In [None]:
import os
from write_load import load_env
from agent import DynaAgent

## Dyna agent

The first part of the assignment is to reproduce some of the results from the original Dyna paper (Sutton, 1990). The pdf of the paper is somewhere in the git repository you have cloned. In particular, **your task is to generate and visualise data plotted in Figure 5** in that paper. You can neglect Dyna-PI and only implement Dyna-$Q-$ and Dyna-$Q+$.

To make your life a little easier, and to let you jump right into the more interesting stuff, you are provided with the environment simulator located in `environment.py`, as well as a blueprint of the main code for the agent. That is, you have access to the file `agent.py` where you will find the agent class. This class has a method called `simulate` with the main simulation loop already implemented. You are of course invited to investigate it.
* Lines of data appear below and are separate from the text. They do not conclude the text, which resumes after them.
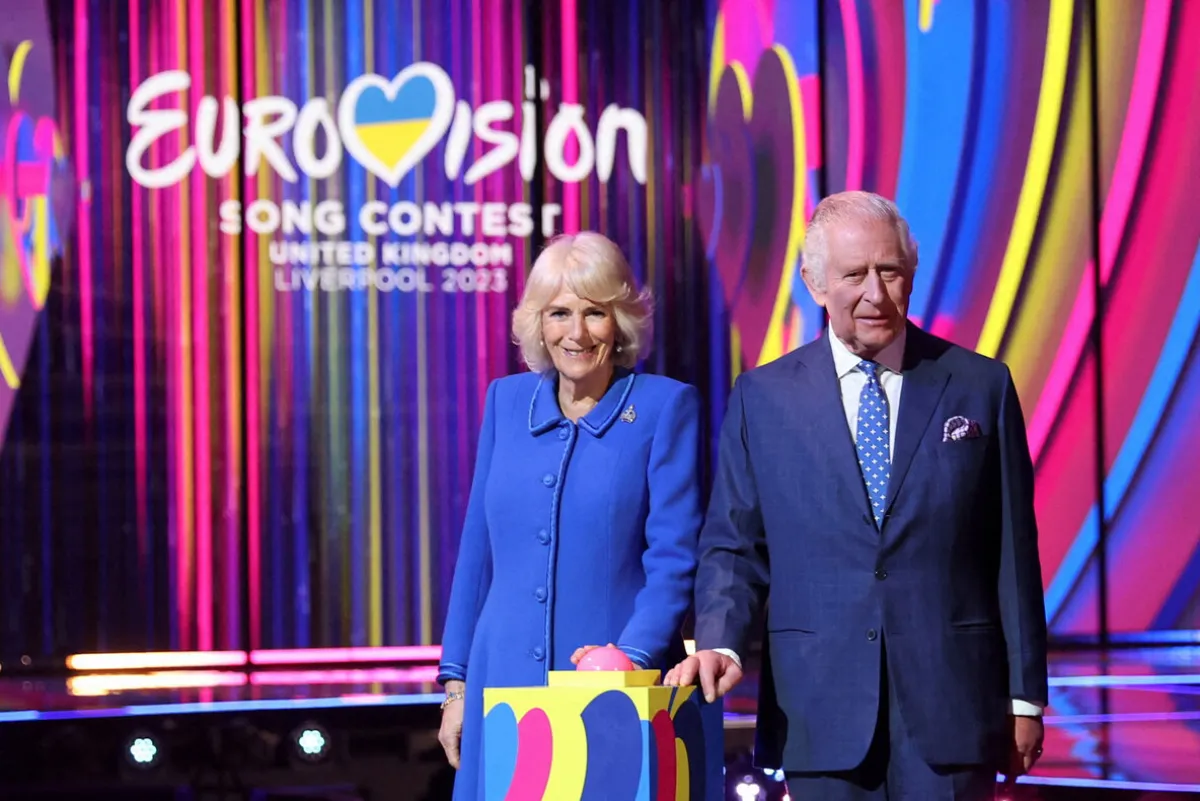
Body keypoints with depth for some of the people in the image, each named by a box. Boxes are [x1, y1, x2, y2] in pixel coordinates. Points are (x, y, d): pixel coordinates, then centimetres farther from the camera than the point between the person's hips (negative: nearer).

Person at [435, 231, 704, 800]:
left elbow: (674, 560, -8)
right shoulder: (507, 401, 9)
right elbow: (478, 551, 12)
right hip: (505, 684, 3)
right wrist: (456, 683, 9)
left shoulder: (665, 406, -3)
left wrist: (631, 663, -19)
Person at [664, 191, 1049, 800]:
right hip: (820, 708, 1)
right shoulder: (761, 399, 6)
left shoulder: (981, 387, 5)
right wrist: (721, 644, -12)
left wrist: (1024, 696, 3)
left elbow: (1013, 552, 5)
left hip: (950, 702, 0)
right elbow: (733, 547, 7)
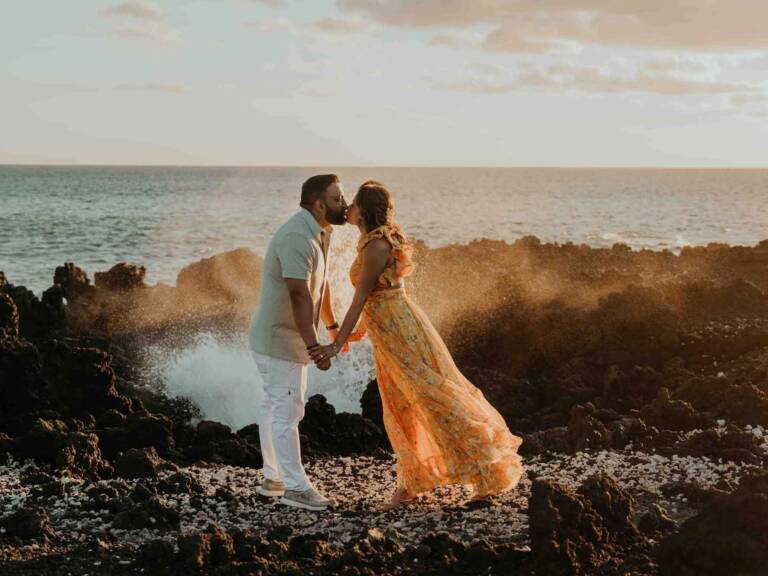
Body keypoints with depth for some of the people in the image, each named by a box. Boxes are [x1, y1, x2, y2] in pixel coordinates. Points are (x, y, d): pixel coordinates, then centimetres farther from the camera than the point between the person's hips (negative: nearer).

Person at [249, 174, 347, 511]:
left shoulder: (319, 233, 9)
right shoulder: (296, 237, -24)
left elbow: (319, 284, 22)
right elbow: (299, 295, -31)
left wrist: (332, 326, 29)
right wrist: (314, 347, -34)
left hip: (290, 336, 10)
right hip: (278, 338, -10)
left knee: (275, 406, 16)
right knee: (287, 410, -6)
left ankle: (273, 478, 25)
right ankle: (296, 486, 0)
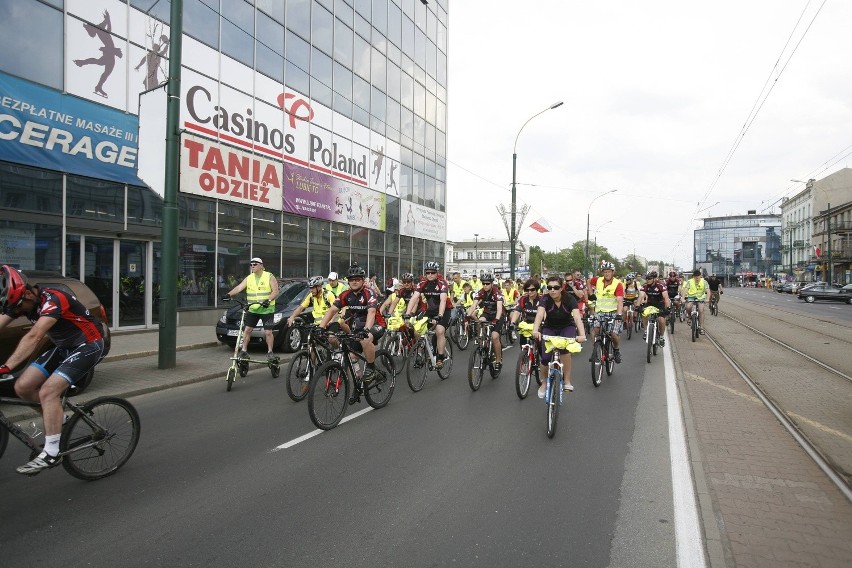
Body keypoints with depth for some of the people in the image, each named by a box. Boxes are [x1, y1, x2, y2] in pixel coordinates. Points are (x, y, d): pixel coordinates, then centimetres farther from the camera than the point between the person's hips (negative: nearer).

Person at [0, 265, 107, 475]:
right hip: (63, 347, 9)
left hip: (88, 345, -8)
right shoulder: (19, 301, -3)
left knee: (47, 392, -21)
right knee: (22, 387, -3)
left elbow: (33, 337, -39)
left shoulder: (52, 300, -28)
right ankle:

**Your task is to fill in the missing implementation**. Thus, you are tasked to complete the following functions:
- `_policy`. This is the typical $\pi(a\mid s)$ which specifies how the agent chooses actions in any given state
- `_update_qvals`. This is the $Q$-learning update rule
- `_update_experience_buffer`. This updates the agent's experience buffer from which it then samples planning updates
- `_update_action_count`. This counts the number of moves elapsed since each action has last been attempted
- `_plan`. This is the function which lets the agent plan

In [None]:
# load environments
maze_conf_path = os.path.abspath(os.path.join(os.getcwd(), '..', 'envs'))
maze1_conf = load_env(os.path.join(maze_conf_path, 'dyna1.txt')) # maze with the path on the right open 
maze2_conf = load_env(os.path.join(maze_conf_path, 'dyna2.txt')) # maze with the path on the left open

In [None]:
# these are the same as in the paper
beta    = 0.5   # learning rate
gamma   = 0.9   # discount factor
epsilon = 0.001 # exploration parameter
k       = 10    # number of planning updates

# initialise the agent
agent   = DynaAgent(beta, gamma, epsilon)

In [None]:
# run simulations
agent.init_env(**maze1_conf)
agent.simulate(num_trials=1000, reset_agent=True, num_planning_updates=k)
agent.init_env(**maze2_conf)
agent.simulate(num_trials=2000, reset_agent=False, num_planning_updates=k)

In [None]:
# compare performance
# plot figure 5 from Sutton (1990)
perf = agent.get_performace()

Finally, you will also implement what is known as the prioritized sweeping from Moore & Atkeson (1993). The pdf of the paper is also in this git repository.

Even though the Dyna-style planning you have already implented confers significant learning advantages over comparable agents which do not plan, there is still room for improvement. In particular, it seems somewhat wasteful to adopt a uniform sampling scheme for the selection of planning updates. This is the key idea behind prioritized sweeping.